Not checking your credit score and credit report for errors

It is essential to keep a continuous check on your credit report every 6 months to correct errors. The delayed or incorrect reporting by the bank might show faulty info on your report and lower your score. A high loan balance shows that you are already in a lot of debt, and extending higher credit might not be a feasible option as the probability or possibility of repayment is low. 

Multiple applications for loan

Whenever you place an application for a credit option like a credit card or loan, the lender initially reviews your eligibility to understand your creditworthiness and how responsible you are in making your repayments. Submitting a lot of loan enquiries may negatively affect your score as it might show you as an individual who is hungry for credit. Multiple loan applications might show your lender that your loan burden is most likely to enhance in the future, and it might be difficult for you to pay off your debts. 
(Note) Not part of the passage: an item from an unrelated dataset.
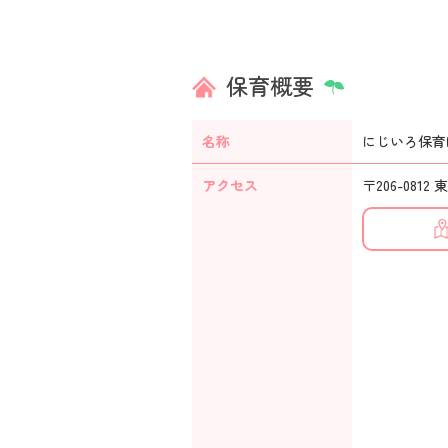
保育概要
名称
にじいろ保育
アクセス
〒206-0812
So, these are the main factors that negatively impact your score. Such parameters keep on frequently changing; thus, ensure to keep a thorough tab on the same by checking your credit report as well as your score constantly. 

How can you ameliorate your score?

In case you have a low score of below 750, you can adopt the listed tips to ameliorate it. 

∙       Make sure your repayments of loans are made on time, and you are consistent with the same. 

∙       Check out your score periodically. You may do so by visiting online lending marketplaces or credit bureaus. 

∙       Apply the autopay mode for all your loan and credit card due payments. 

∙       Try and split your EMI as well as your repayment amount in small parts. This will allow you to distribute your payments across many months. 

∙       Avoid multiple applications for loans and credit cards. 

∙       Ensure maintain a low CUR (credit utilization ratio) of up to 30 per cent all the time. 

∙       Retain your previous credit accounts. It will assist in increasing your credit record. 

∙       Take the assistance of unsecured loan options to meet your monetary mismatches only when you cannot do without this. 

Ending note

A strong credit scoreWhat are conventional loans? can go a good long way to ensure the easy availability of loans and credit cards, which can support you in times of financial exigencies. Consider all parameters that impact your score. Doing so will assist you in getting a full picture of your credit pattern and behaviour.